-------- Data listing --------
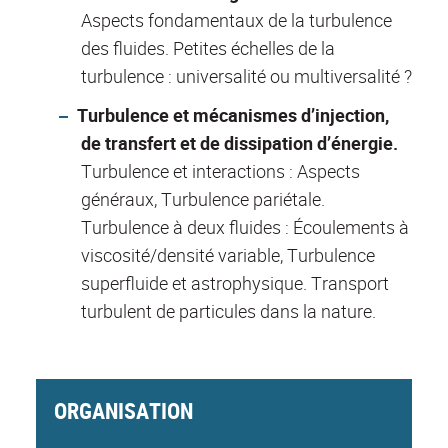
Aspects fondamentaux de la turbulence
des fluides. Petites échelles de la
turbulence : universalité ou multiversalité ?
Turbulence et mécanismes d’injection,
de transfert et de dissipation d’énergie.
Turbulence et interactions : Aspects
généraux, Turbulence pariétale.
Turbulence à deux fluides : Écoulements à
viscosité/densité variable, Turbulence
superfluide et astrophysique. Transport
turbulent de particules dans la nature.
ORGANISATION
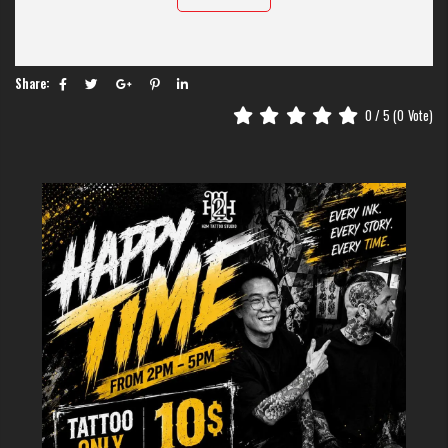
Share:
0
/ 5 (
0
Vote)
Khác với các phong cách xăm đôi truyền thống thường yêu cầu thiết kế
giống hệt nhau, hình xăm Fineline couple có thể được cá nhân hóa hoàn
toàn - mỗi người mang một phần của câu chuyện, khiến chúng vừa độc lập
vừa liên kết với nhau.
Fineline couple khác gì xăm đôi thông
--------
• What is required:
The reply should consist solely of the lines above from the one that has "turbulence : universalité ou multiversalité ?" through the one that has "viscosité/densité variable, Turbulence", reproduced exactly.

• Output below:
turbulence : universalité ou multiversalité ?
Turbulence et mécanismes d’injection,
de transfert et de dissipation d’énergie.
Turbulence et interactions : Aspects
généraux, Turbulence pariétale.
Turbulence à deux fluides : Écoulements à
viscosité/densité variable, Turbulence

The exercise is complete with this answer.